There's a chap about unconditional happiness. He advocates for aiming to be unconditionally happy, because happiness/sadness is all from our own minds and what is there to lose. He mentions how we may have tried diets and
a bunch of other external things and found they don't work, because they're external things. It's as if he's thrown out all the existing research on malnutrition, hydration, sleep deprivation, social connectedness, violence, exercise, sunlight, drugs and to ignore biological fact that externalities affect the human mind and body. I'm sure people's grief is all in the mind.
How about situations of life where brainwashing oneself into happiness will lead to worse outcomes, compared to feeling sadness, discontent, anger or whatever else. Should trafficking victims choose happiness about their experience, or choose discontent or even anger, to escape or to go through the long-winded legal processes post-escape. Should illegally abused children override biology and choose happiness and gratefulness during their abuse? Sounds like an abuser's wet dream (no I'm not accusing him of being one) and a good way to create dysfunctional, emotionally-stunted kids who believe they deserve what they get. Same for victims of bullying - be a happy pushover regardless of whether the perpetrators respond well to that and choose happiness over steps to better the situation. Should MLK Jr have chosen happiness over what he perceived to be racial and economic injustice? Should those not able to access physical healthcare be happy and never complain? Should unions be happy with whatever low pay their workers get?

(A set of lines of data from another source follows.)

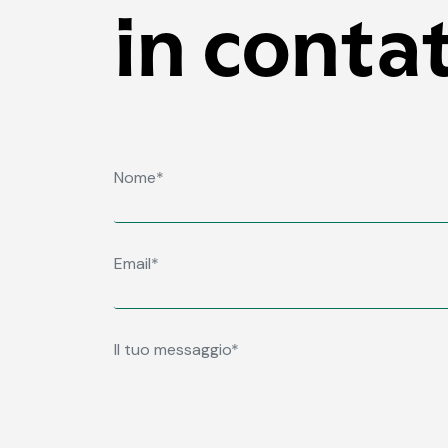
in conta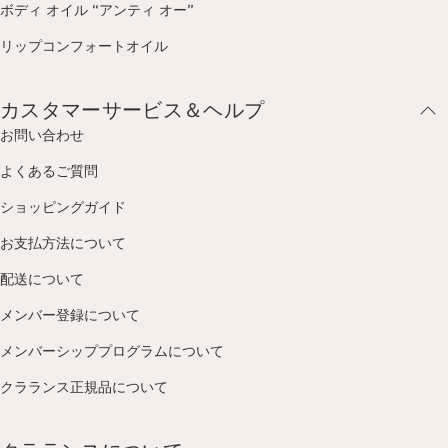
ボディ オイル “アンティ オー”
リップコンフォートオイル
カスタマーサービス＆ヘルプ
お問い合わせ
よくあるご質問
ショッピングガイド
お支払方法について
配送について
メンバー登録について
メンバーシッププログラムについて
クラランス正規品について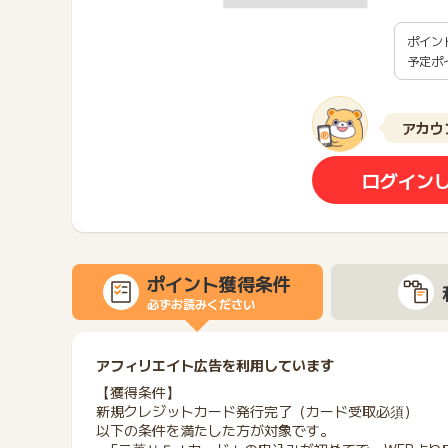
ポイン
予定ポ
アカウ
ログイン
ポイント獲得条件
必ずお読みください
アフィリエイト広告を利用しています
【獲得条件】
新規クレジットカード発行完了（カード受取必須）
以下の条件を満たした方が対象です。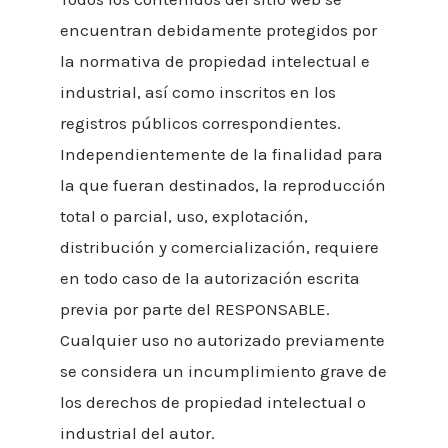
encuentran debidamente protegidos por
la normativa de propiedad intelectual e
industrial, así como inscritos en los
registros públicos correspondientes.
Independientemente de la finalidad para
la que fueran destinados, la reproducción
total o parcial, uso, explotación,
distribución y comercialización, requiere
en todo caso de la autorización escrita
previa por parte del RESPONSABLE.
Cualquier uso no autorizado previamente
se considera un incumplimiento grave de
los derechos de propiedad intelectual o
industrial del autor.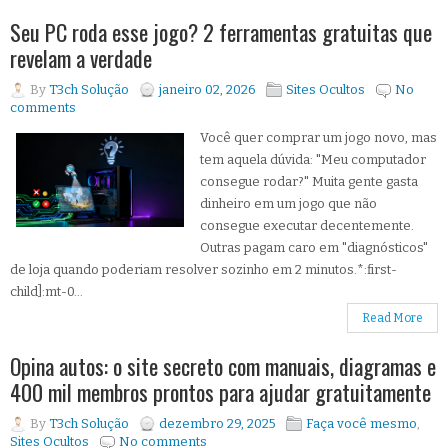
Seu PC roda esse jogo? 2 ferramentas gratuitas que
revelam a verdade
By
T3ch Solução
janeiro 02, 2026
Sites Ocultos
No
comments
Você quer comprar um jogo novo, mas
tem aquela dúvida: "Meu computador
consegue rodar?" Muita gente gasta
dinheiro em um jogo que não
consegue executar decentemente.
Outras pagam caro em "diagnósticos"
de loja quando poderiam resolver sozinho em 2 minutos.*:first-
child]:mt-0...
Read More
Opina autos: o site secreto com manuais, diagramas e
400 mil membros prontos para ajudar gratuitamente
By
T3ch Solução
dezembro 29, 2025
Faça você mesmo
,
Sites Ocultos
No comments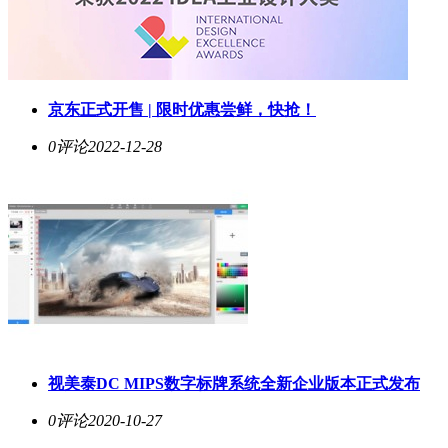
京东正式开售 | 限时优惠尝鲜，快抢！
0评论
2022-12-28
视美泰DC MIPS数字标牌系统全新企业版本正式发布
0评论
2020-10-27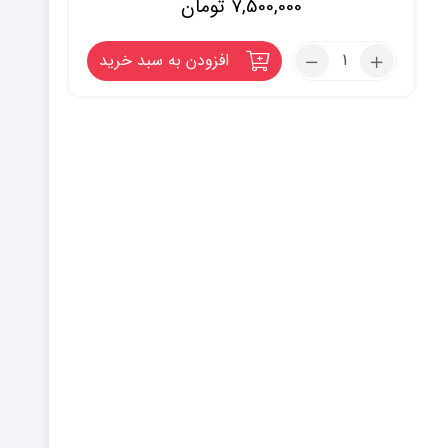
7,500,000
تومان
تعداد:
افزودن به سبد خرید
لاکMAS
Protect
Matt
(پایه
حلال
–
مات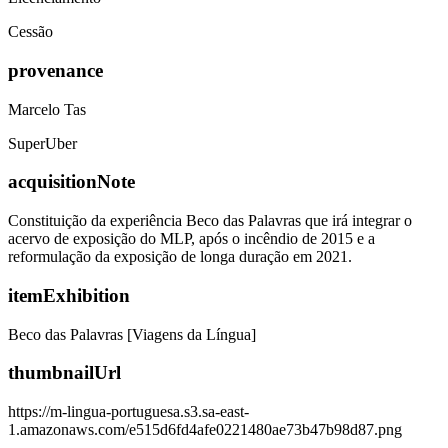
Cessão
provenance
Marcelo Tas
SuperUber
acquisitionNote
Constituição da experiência Beco das Palavras que irá integrar o
acervo de exposição do MLP, após o incêndio de 2015 e a
reformulação da exposição de longa duração em 2021.
itemExhibition
Beco das Palavras [Viagens da Língua]
thumbnailUrl
https://m-lingua-portuguesa.s3.sa-east-
1.amazonaws.com/e515d6fd4afe0221480ae73b47b98d87.png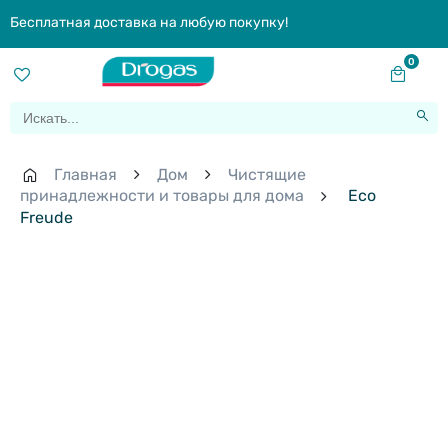
Бесплатная доставка на любую покупку!
0
Главная
Дом
Чистящие
принадлежности и товары для дома
Eco
Freude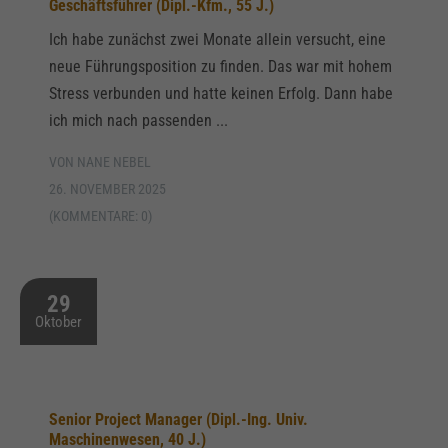
Geschäftsführer (Dipl.-Kfm., 55 J.)
Ich habe zunächst zwei Monate allein versucht, eine
neue Führungsposition zu finden. Das war mit hohem
Stress verbunden und hatte keinen Erfolg. Dann habe
ich mich nach passenden ...
VON NANE NEBEL
26. NOVEMBER 2025
(KOMMENTARE: 0)
29
Oktober
Senior Project Manager (Dipl.-Ing. Univ.
Maschinenwesen, 40 J.)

Would Oli himself be writing a book if people in the past hadn't had various non-happy feelings that drove them to improve education for commoners? Let's ignore the power of those non-happiness feelings to drive the chain of positive change. Let's throw pragmatism regarding improveable situations out of the window, for some woowoo dogma. He'll have people choose happiness and inaction, then get slapped with even worse non-happiness (if not outright pain, but I suppose we should be happy seeing others pain too) when the consequences of that inaction and the natural, well-studied biological reaction to it come to bite them and require even more self-brainwashing to be happy, compared to if they addressed their problems earlier.
I'm also not sure what this part has to do with mindfulness. But obviously he's chosen to be happy writing claptrap, so at least he took his own advice by doing that. If anyone has issue with this review, you've not followed his advice to be unconditionally happy.
I suppose I'm happy I read his nonsense, to better know my own values and how they contrast with his and to better know what dangerous and untruthful nonsense is out there. No offense to the author, who probably wrote the book with good intentions.